Il n’est pas pour toujours en procès,
ne maintient pas sans fin ses reproches ;
il n’agit pas envers nous selon nos fautes,
ne nous rend pas selon nos offenses.
Comme le ciel domine la terre,
fort est son amour pour qui le craint ;
aussi loin qu’est l’orient de l’occident,
il met loin de nous nos péchés.
Deuxième lecture (Rm 14, 7-9)
Lecture de la lettre de saint Paul Apôtre aux Romains
Frères,
aucun d’entre nous ne vit pour soi-même,
et aucun ne meurt pour soi-même :
si nous vivons, nous vivons pour le Seigneur ;
si nous mourons, nous mourons pour le Seigneur.

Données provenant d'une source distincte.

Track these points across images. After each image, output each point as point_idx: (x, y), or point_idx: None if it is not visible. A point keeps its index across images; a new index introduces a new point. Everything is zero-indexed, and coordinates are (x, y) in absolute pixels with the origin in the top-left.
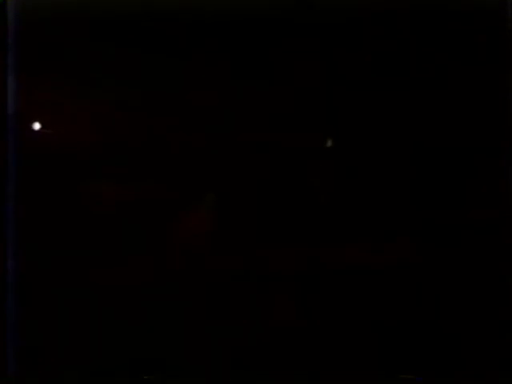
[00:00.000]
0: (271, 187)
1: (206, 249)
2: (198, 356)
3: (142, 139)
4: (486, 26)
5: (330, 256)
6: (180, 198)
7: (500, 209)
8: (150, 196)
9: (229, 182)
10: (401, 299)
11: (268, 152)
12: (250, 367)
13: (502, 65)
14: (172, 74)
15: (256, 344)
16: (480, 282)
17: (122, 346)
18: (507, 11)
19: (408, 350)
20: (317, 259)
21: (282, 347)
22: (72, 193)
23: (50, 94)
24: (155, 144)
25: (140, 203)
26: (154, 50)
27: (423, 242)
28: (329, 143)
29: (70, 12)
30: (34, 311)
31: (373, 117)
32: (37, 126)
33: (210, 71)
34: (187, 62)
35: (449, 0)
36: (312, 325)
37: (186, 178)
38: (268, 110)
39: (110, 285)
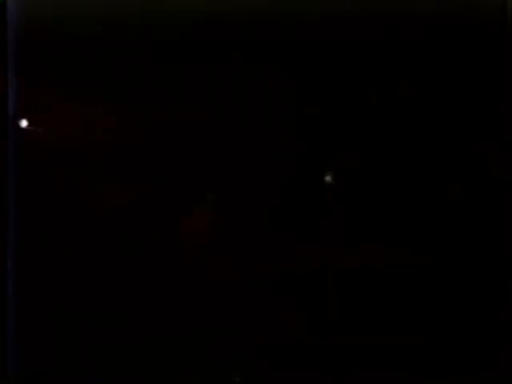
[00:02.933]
0: (271, 190)
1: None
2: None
3: (142, 141)
4: (486, 29)
5: (333, 258)
6: (180, 198)
7: (500, 209)
8: (150, 197)
9: (229, 183)
10: (401, 299)
11: (269, 155)
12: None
13: (502, 67)
14: (174, 76)
15: (259, 347)
16: (480, 282)
17: (121, 346)
18: (507, 13)
19: (409, 350)
20: (319, 262)
21: (285, 349)
22: (72, 193)
23: (51, 94)
24: (156, 146)
25: (140, 204)
26: (154, 51)
27: (424, 244)
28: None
29: (70, 12)
30: (34, 311)
31: (374, 120)
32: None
33: (209, 73)
34: (185, 63)
35: (449, 2)
36: (315, 327)
37: (185, 178)
38: (269, 113)
39: (109, 285)
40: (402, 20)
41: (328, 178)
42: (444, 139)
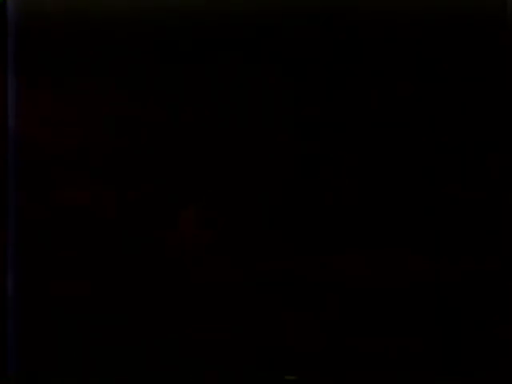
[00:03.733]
0: (271, 194)
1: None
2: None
3: (142, 145)
4: (486, 29)
5: (334, 265)
6: (179, 200)
7: (500, 209)
8: (152, 197)
9: (228, 186)
10: (401, 299)
11: (269, 157)
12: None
13: (502, 67)
14: (174, 76)
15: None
16: (480, 282)
17: (120, 347)
18: (507, 13)
19: (410, 351)
20: (319, 268)
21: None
22: (73, 193)
23: (51, 94)
24: (158, 146)
25: (141, 204)
26: (155, 53)
27: (425, 247)
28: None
29: (71, 12)
30: (34, 311)
31: (373, 120)
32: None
33: (206, 74)
34: (187, 63)
35: (448, 2)
36: (312, 335)
37: (185, 180)
38: (268, 114)
39: (110, 285)
40: (401, 20)
41: (328, 179)
42: (444, 139)
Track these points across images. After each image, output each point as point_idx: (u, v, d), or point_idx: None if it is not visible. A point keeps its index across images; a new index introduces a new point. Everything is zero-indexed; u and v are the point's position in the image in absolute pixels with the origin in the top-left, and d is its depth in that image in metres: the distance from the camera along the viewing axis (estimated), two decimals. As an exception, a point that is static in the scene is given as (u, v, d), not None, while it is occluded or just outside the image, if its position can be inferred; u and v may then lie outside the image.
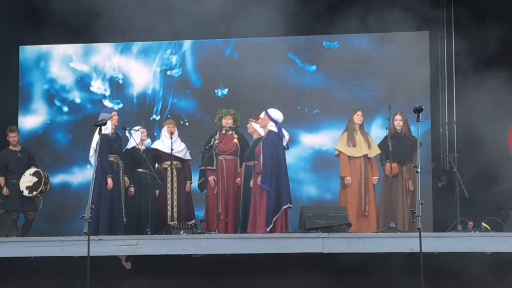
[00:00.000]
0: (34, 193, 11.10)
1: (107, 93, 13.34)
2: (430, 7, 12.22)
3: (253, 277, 9.62)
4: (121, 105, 13.34)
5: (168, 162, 11.16)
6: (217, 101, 12.69)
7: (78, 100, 13.40)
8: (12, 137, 11.47)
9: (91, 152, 10.67)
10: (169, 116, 12.77)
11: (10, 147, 11.49)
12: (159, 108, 13.17)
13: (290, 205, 10.35)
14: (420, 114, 8.47)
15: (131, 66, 13.37)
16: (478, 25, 11.12)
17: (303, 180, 12.89)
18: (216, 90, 13.10)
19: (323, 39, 13.01)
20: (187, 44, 13.37)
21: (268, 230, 10.08)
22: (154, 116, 13.06)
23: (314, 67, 13.08)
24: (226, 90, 13.11)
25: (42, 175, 11.13)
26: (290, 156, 12.86)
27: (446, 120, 12.41)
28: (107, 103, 13.00)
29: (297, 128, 12.92)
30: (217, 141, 10.93)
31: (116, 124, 10.98)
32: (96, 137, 10.29)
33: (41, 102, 13.45)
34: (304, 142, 12.96)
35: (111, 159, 10.71)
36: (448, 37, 12.25)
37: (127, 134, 11.30)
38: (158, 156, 11.29)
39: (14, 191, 11.19)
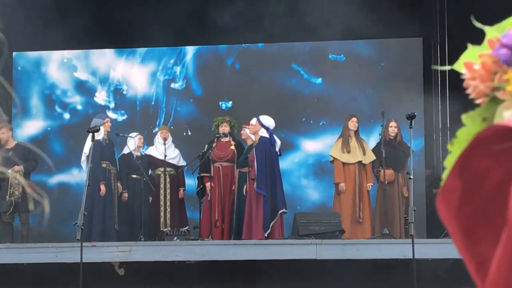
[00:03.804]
0: (7, 197, 10.83)
1: (112, 105, 13.31)
2: (423, 14, 12.25)
3: (247, 283, 9.61)
4: (125, 116, 13.31)
5: (162, 169, 11.15)
6: (221, 111, 12.66)
7: (79, 107, 13.38)
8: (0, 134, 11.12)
9: (83, 158, 10.63)
10: (172, 127, 12.78)
11: (4, 145, 11.13)
12: (162, 121, 13.14)
13: (286, 210, 10.36)
14: (413, 121, 8.50)
15: (135, 75, 13.35)
16: (472, 32, 11.15)
17: (306, 187, 12.89)
18: (220, 103, 13.09)
19: (327, 47, 13.02)
20: (190, 53, 13.35)
21: (266, 235, 10.09)
22: (156, 129, 12.98)
23: (320, 80, 13.08)
24: (231, 102, 13.11)
25: (10, 177, 10.75)
26: (293, 163, 12.89)
27: (440, 126, 12.43)
28: (111, 114, 12.94)
29: (300, 135, 12.94)
30: (214, 145, 10.91)
31: (109, 130, 10.97)
32: (88, 143, 10.26)
33: (42, 107, 13.41)
34: (308, 149, 12.97)
35: (103, 165, 10.69)
36: (441, 43, 12.28)
37: (127, 141, 11.26)
38: (152, 162, 11.29)
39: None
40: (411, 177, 8.27)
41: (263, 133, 10.46)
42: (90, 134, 9.23)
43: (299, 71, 13.12)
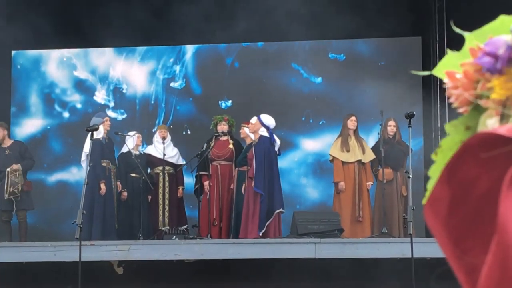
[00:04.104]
0: (6, 196, 10.78)
1: (111, 104, 13.30)
2: (422, 13, 12.25)
3: (245, 282, 9.62)
4: (125, 115, 13.31)
5: (160, 167, 11.14)
6: (220, 110, 12.65)
7: (79, 105, 13.37)
8: None
9: (83, 157, 10.63)
10: (171, 126, 12.78)
11: (1, 144, 11.09)
12: (162, 120, 13.13)
13: (283, 210, 10.36)
14: (412, 120, 8.50)
15: (134, 74, 13.34)
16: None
17: (306, 186, 12.89)
18: (220, 102, 13.08)
19: (326, 46, 13.02)
20: (189, 52, 13.34)
21: (260, 235, 10.08)
22: (155, 128, 13.01)
23: (320, 79, 13.08)
24: (230, 102, 13.10)
25: (10, 176, 10.69)
26: (293, 162, 12.88)
27: (439, 125, 12.43)
28: (110, 113, 12.93)
29: (300, 134, 12.94)
30: (212, 143, 10.91)
31: (108, 129, 10.96)
32: (88, 142, 10.23)
33: (41, 106, 13.39)
34: (308, 148, 12.97)
35: (104, 164, 10.68)
36: (440, 42, 12.28)
37: (126, 140, 11.25)
38: (151, 161, 11.28)
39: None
40: (410, 176, 8.27)
41: (263, 132, 10.45)
42: (89, 133, 9.23)
43: (299, 70, 13.12)
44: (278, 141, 10.52)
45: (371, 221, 10.80)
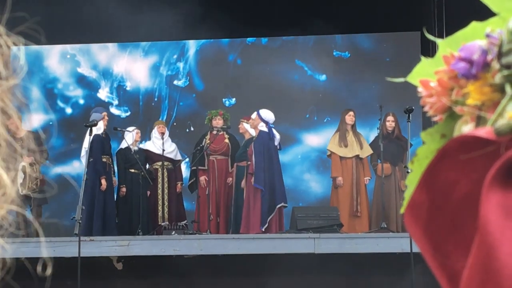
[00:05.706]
0: (24, 191, 10.67)
1: (115, 102, 13.31)
2: (421, 7, 12.24)
3: (245, 277, 9.62)
4: (128, 113, 13.31)
5: (159, 163, 11.14)
6: (224, 107, 12.65)
7: (81, 101, 13.38)
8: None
9: (83, 152, 10.61)
10: (175, 124, 12.78)
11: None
12: (165, 118, 13.12)
13: (285, 205, 10.36)
14: (411, 115, 8.51)
15: (138, 70, 13.34)
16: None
17: (309, 181, 12.90)
18: (224, 100, 13.09)
19: (330, 42, 13.02)
20: (192, 47, 13.33)
21: (263, 230, 10.09)
22: (155, 124, 13.04)
23: (324, 76, 13.07)
24: (234, 99, 13.10)
25: (27, 170, 10.57)
26: (297, 158, 12.89)
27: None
28: (114, 110, 12.93)
29: (304, 130, 12.94)
30: (208, 142, 10.93)
31: (107, 124, 10.94)
32: (87, 137, 10.21)
33: (43, 101, 13.40)
34: (311, 144, 12.97)
35: (104, 159, 10.68)
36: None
37: (125, 135, 11.24)
38: (149, 157, 11.28)
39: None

Ainsi, dans notre vie comme dans notre mort,
nous appartenons au Seigneur.
Car, si le Christ a connu la mort, puis la vie,
c’est pour devenir le Seigneur et des morts et des vivants.
– Parole du Seigneur.
Évangile (Mt 18, 21-35)
Alléluia. Alléluia.
Je vous donne un commandement nouveau,
dit le Seigneur :
« Aimez-vous les uns les autres,
comme je vous ai aimés. »
Alléluia. (cf. Jn 13, 34)
Évangile de Jésus Christ selon saint Matthieu
En ce temps-là,
Pierre s’approcha de Jésus pour lui demander :
« Seigneur, lorsque mon frère commettra des fautes contre moi,
combien de fois dois-je lui pardonner ?
Jusqu’à sept fois ? »
Jésus lui répondit :
« Je ne te dis pas jusqu’à sept fois,
mais jusqu’à 70 fois sept fois.
Ainsi, le royaume des Cieux est comparable
à un roi qui voulut régler ses comptes avec ses serviteurs.
Il commençait,
quand on lui amena quelqu’un
qui lui devait dix mille talents
(c’est-à-dire soixante millions de pièces d’argent).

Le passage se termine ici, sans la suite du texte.